WORK TO BE COMPLETED
Repeat the stretch of entries below from the line with "4.4 Competitive Ratio" through the line with "It is the startpoint". Include both ends and add nothing.

THE RECORDS Start Marker

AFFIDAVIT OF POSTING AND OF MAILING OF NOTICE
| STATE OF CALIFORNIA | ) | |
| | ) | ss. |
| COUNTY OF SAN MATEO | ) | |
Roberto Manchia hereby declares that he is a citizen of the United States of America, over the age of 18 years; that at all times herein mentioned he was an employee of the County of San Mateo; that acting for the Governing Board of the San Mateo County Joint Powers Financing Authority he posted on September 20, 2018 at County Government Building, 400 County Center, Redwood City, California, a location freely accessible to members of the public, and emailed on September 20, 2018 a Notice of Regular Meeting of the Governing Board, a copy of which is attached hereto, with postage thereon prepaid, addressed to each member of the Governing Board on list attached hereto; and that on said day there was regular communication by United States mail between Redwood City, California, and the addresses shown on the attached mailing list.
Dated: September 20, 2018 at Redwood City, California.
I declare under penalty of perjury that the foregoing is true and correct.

THE RECORDS End Marker
THE RECORDS Start Marker

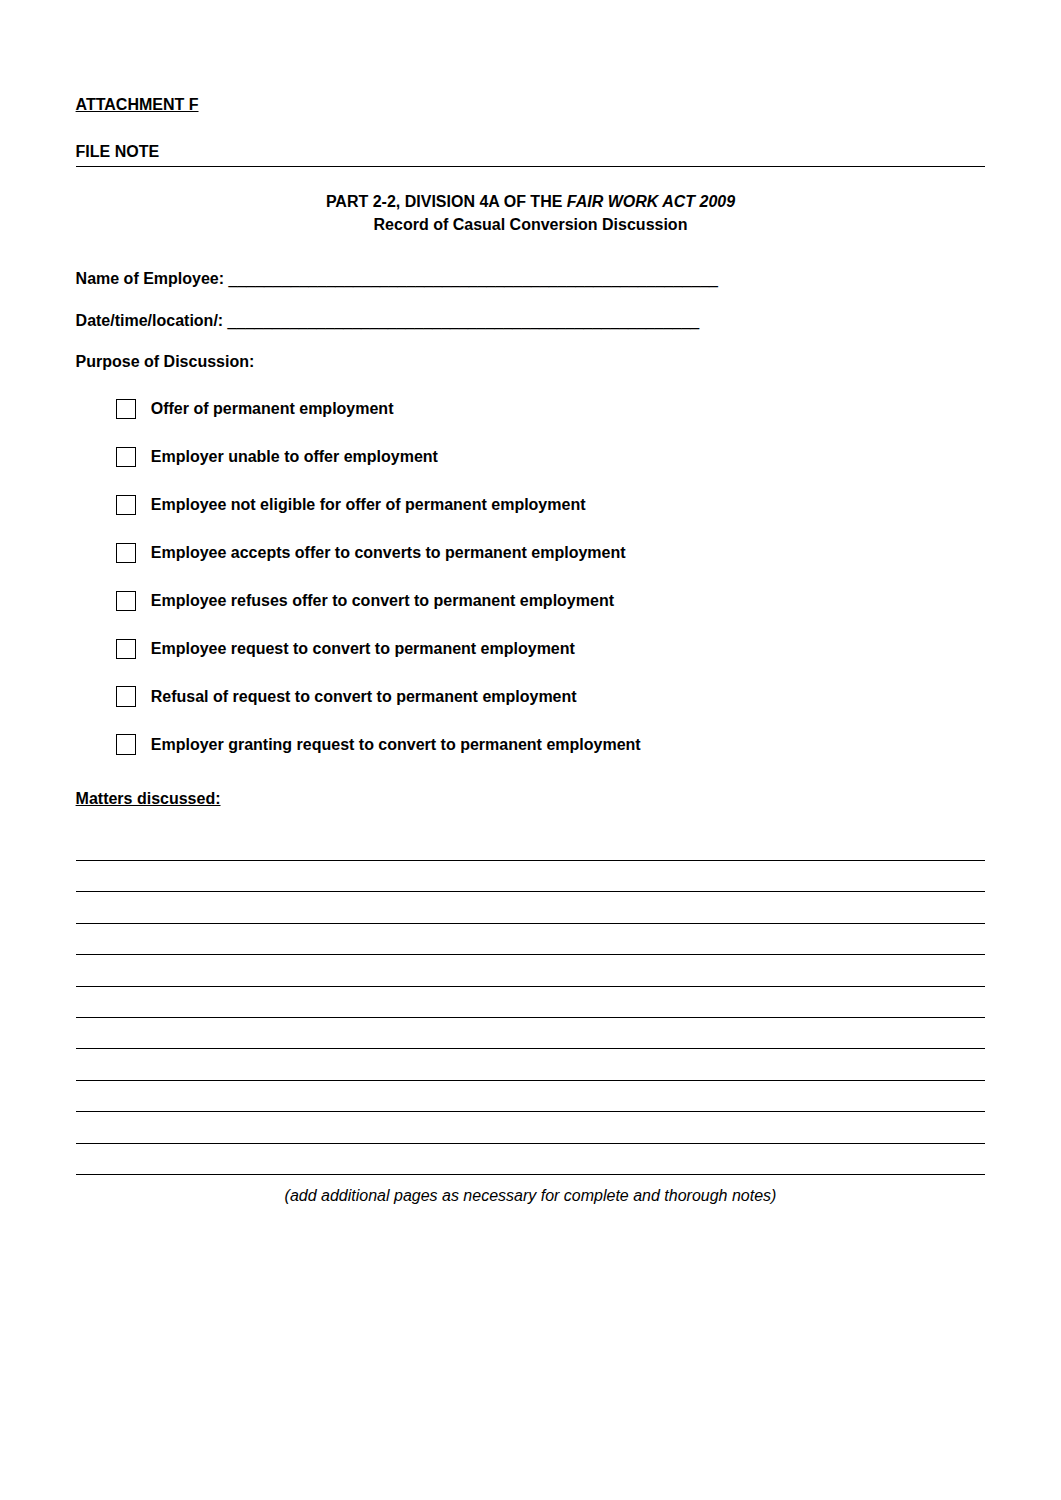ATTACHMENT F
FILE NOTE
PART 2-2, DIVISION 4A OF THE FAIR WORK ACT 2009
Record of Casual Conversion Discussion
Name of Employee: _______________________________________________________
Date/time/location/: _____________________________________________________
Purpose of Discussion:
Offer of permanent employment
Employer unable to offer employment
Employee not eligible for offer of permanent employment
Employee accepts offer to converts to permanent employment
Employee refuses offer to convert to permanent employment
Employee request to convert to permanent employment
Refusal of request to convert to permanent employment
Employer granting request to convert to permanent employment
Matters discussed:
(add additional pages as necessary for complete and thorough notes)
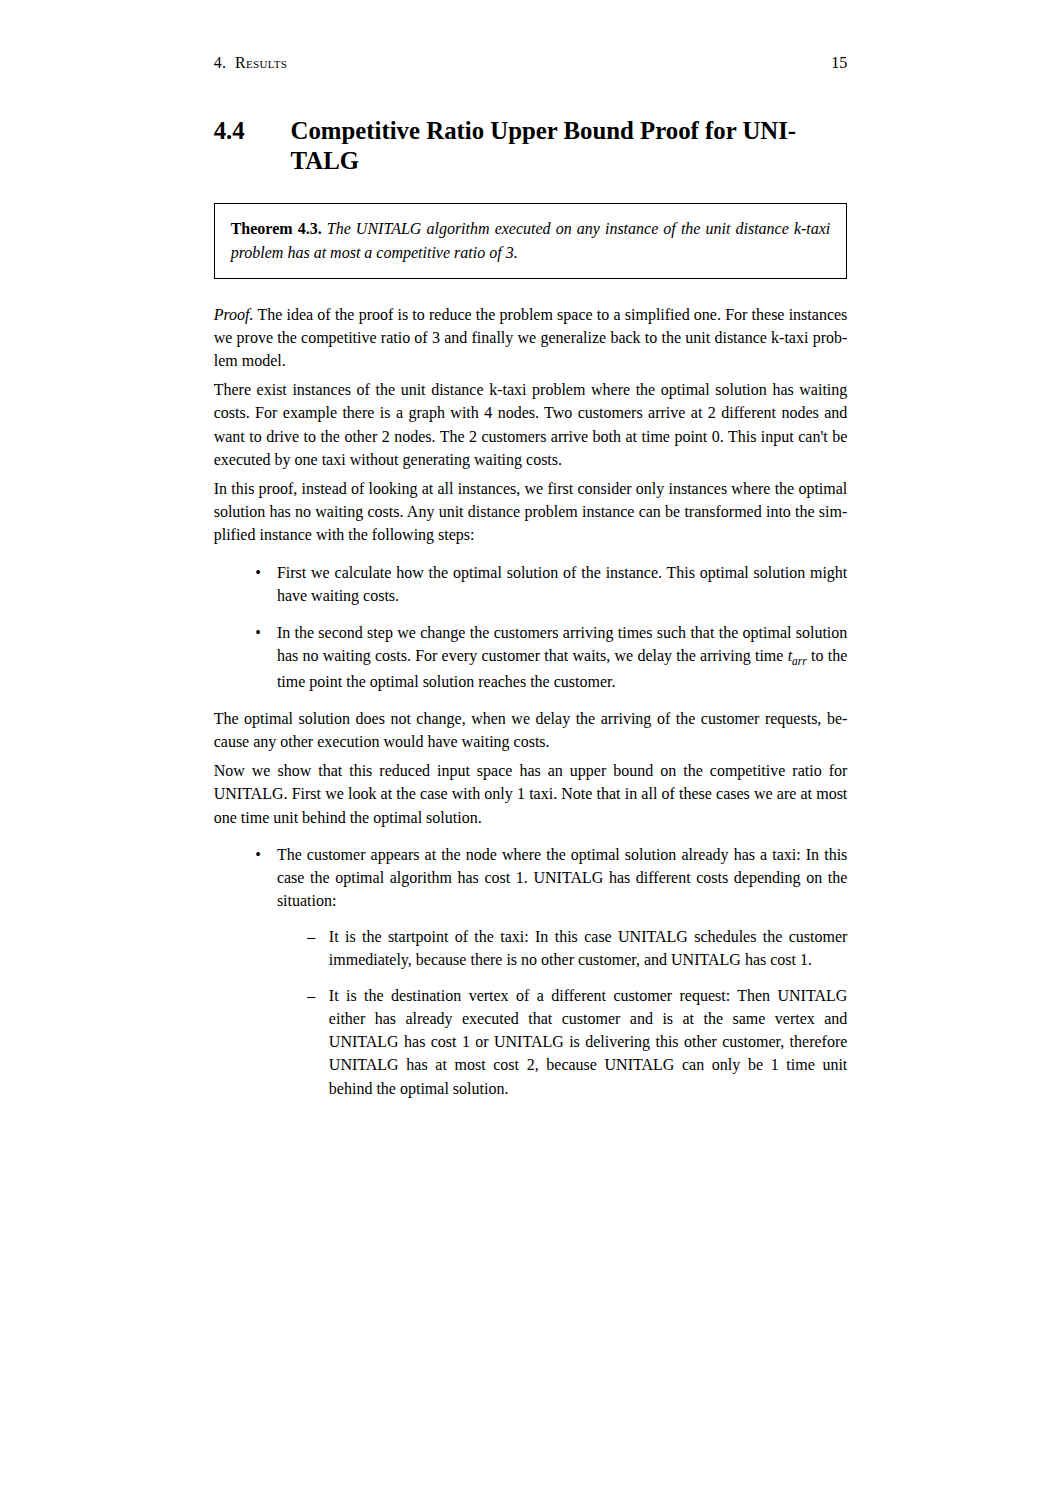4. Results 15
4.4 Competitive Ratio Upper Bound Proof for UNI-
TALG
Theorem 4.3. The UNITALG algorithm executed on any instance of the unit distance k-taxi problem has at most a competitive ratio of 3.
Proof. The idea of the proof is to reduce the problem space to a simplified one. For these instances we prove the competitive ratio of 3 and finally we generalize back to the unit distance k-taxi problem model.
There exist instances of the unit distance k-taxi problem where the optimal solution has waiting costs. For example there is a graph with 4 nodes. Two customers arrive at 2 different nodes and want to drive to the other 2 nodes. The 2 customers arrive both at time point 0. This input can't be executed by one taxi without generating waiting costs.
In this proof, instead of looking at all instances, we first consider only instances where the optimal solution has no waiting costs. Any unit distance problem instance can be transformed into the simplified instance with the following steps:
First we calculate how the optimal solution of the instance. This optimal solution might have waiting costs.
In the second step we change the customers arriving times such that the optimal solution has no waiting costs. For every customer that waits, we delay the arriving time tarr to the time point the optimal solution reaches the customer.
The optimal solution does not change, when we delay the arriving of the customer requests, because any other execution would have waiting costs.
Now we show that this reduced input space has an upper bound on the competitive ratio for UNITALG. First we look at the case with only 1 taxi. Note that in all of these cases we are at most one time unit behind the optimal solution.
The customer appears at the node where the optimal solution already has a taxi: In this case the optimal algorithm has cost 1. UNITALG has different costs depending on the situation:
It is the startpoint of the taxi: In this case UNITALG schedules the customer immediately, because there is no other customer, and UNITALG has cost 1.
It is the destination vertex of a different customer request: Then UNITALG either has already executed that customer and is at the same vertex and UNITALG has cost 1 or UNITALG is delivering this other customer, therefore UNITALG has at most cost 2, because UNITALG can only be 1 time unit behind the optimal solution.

THE RECORDS End Marker

TASK SOLUTION
4.4 Competitive Ratio Upper Bound Proof for UNI-
TALG
Theorem 4.3. The UNITALG algorithm executed on any instance of the unit distance k-taxi problem has at most a competitive ratio of 3.
Proof. The idea of the proof is to reduce the problem space to a simplified one. For these instances we prove the competitive ratio of 3 and finally we generalize back to the unit distance k-taxi problem model.
There exist instances of the unit distance k-taxi problem where the optimal solution has waiting costs. For example there is a graph with 4 nodes. Two customers arrive at 2 different nodes and want to drive to the other 2 nodes. The 2 customers arrive both at time point 0. This input can't be executed by one taxi without generating waiting costs.
In this proof, instead of looking at all instances, we first consider only instances where the optimal solution has no waiting costs. Any unit distance problem instance can be transformed into the simplified instance with the following steps:
First we calculate how the optimal solution of the instance. This optimal solution might have waiting costs.
In the second step we change the customers arriving times such that the optimal solution has no waiting costs. For every customer that waits, we delay the arriving time tarr to the time point the optimal solution reaches the customer.
The optimal solution does not change, when we delay the arriving of the customer requests, because any other execution would have waiting costs.
Now we show that this reduced input space has an upper bound on the competitive ratio for UNITALG. First we look at the case with only 1 taxi. Note that in all of these cases we are at most one time unit behind the optimal solution.
The customer appears at the node where the optimal solution already has a taxi: In this case the optimal algorithm has cost 1. UNITALG has different costs depending on the situation:
It is the startpoint of the taxi: In this case UNITALG schedules the customer immediately, because there is no other customer, and UNITALG has cost 1.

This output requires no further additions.